Supplied text -
39 Million Credentials Leaked in One Year
GitHub's Octoverse 2024 report found 39 million secrets leaked on GitHub in 2024. That is a 25% year-over-year increase from 2023. The secrets include API keys, database strings, auth tokens, and cloud credentials.
The cause is known. Developers commit code with secrets inside. The secrets come from debug sessions. Or they are hardcoded instead of stored in environment variables. At 39 million leaks, this is not rare. It is routine.
AI Tools Add a Second Leak Channel
GitGuardian's 2025 research found that 67% of developers have accidentally exposed secrets in code. The same habits that create GitHub leaks also create AI tool leaks.
A developer pastes code into Claude, ChatGPT, or another AI assistant for help. That code often has live credentials in it. The AI model receives the secret. It may store it in conversation history. It sends it to the provider's servers. The developer loses control — with no warning.
Three examples:
Database debugging. A developer pastes a stack trace. The trace includes the connection string. The AI reads the password too.
Pipeline review. A developer shares a data pipeline script. The script has an AWS access key and secret key. The AI receives both.
API integration review. A developer asks for feedback on an integration. The code includes a live partner API key. The key leaves the developer's network.
In each case, the goal is legitimate help. The credential leak is a side effect of giving the AI enough context. This is the same pattern as GitHub leaks — not malicious, just routine.
CI/CD Pipelines Face the Same Risk
CI/CD pipeline secret leaks increased 34% in 2024. Build scripts, deployment configs, and infrastructure-as-code files all go through AI review now. These files often hold cloud credentials and service account tokens.
As AI tools cover more of the dev cycle — review, docs, debugging, optimization — the exposure surface grows with them.
How MCP Architecture Blocks Leaks
For teams using Claude Desktop or Cursor IDE, Model Context Protocol (MCP) server architecture puts a credential filter in the path between developer and AI model.

Recorded data -
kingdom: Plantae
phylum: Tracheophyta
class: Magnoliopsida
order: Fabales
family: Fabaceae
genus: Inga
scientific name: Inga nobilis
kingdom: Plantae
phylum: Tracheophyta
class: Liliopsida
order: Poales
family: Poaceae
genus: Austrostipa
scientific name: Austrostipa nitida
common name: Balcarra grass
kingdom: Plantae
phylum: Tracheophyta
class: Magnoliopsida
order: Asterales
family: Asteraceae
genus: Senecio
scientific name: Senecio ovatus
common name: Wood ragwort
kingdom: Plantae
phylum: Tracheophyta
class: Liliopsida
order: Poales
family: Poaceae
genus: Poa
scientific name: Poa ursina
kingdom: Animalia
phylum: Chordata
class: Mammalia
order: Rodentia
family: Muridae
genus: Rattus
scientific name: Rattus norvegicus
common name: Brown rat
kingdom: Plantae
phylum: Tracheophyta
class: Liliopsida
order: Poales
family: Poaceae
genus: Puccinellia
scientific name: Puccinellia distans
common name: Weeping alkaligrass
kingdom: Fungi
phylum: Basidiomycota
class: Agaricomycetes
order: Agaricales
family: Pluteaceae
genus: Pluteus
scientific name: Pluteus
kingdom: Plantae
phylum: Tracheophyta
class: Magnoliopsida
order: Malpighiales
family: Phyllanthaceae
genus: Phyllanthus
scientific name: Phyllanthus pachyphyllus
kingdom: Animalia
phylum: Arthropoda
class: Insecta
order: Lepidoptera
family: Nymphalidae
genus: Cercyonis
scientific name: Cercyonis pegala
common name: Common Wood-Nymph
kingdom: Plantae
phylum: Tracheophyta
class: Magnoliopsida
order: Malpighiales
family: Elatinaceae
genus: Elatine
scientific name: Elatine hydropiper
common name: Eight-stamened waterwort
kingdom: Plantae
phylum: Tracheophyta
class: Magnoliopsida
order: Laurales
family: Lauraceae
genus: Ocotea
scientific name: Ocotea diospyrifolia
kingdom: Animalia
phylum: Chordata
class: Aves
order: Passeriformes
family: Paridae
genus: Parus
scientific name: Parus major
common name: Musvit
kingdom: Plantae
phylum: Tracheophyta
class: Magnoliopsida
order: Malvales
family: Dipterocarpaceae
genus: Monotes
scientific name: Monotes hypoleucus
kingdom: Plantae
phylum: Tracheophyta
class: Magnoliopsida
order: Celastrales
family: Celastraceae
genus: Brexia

Using the information -
• a. Return the exact wording of the passage in the credential leaks text, starting at "In each case, the" and ending at "malicious, just routine.".
• b. Supply the next part of the text on credential leaks, continuing after its last sentence.

Answers by task -
• a.
In each case, the goal is legitimate help. The credential leak is a side effect of giving the AI enough context. This is the same pattern as GitHub leaks — not malicious, just routine.

• b.
The MCP server handles every text that moves through the session. Pasted code, stack traces, config files, debug context — all of it passes through an anonymization step before the model sees it.
The engine finds credential patterns: API key formats, database strings, OAuth tokens, private key headers, and custom formats your security team defines. Each match gets replaced with a token before transmission.
What this looks like in practice:
A developer pastes a stack trace with a database connection string. The MCP server replaces the string with [DB_CONNECTION_1]. The AI sees the trace with the token in place. It gives debugging help based on the anonymized version. The actual credential never left the internal network.
This stops the same leak vector that fills GitHub with secrets. The channel is different — AI tools, not git commits — but the fix works the same way: block it before it transmits.
See our security overview for how anonym.legal handles this across AI tools and document workflows, and the compliance center for audit controls.
Detection After the Fact Is Too Late
Some teams use post-commit scanning to catch leaked secrets. GitGuardian and truffleHog work well for the GitHub channel. They do not cover AI tool sessions.
When a secret reaches an AI provider's servers, the exposure is done. Scanning finds it after. MCP-layer anonymization stops it from reaching the model at all.
The 39 million GitHub leaks document one channel. AI tool exposure is the same problem in a channel with less monitoring and no audit trail. Prevention before transmission covers both.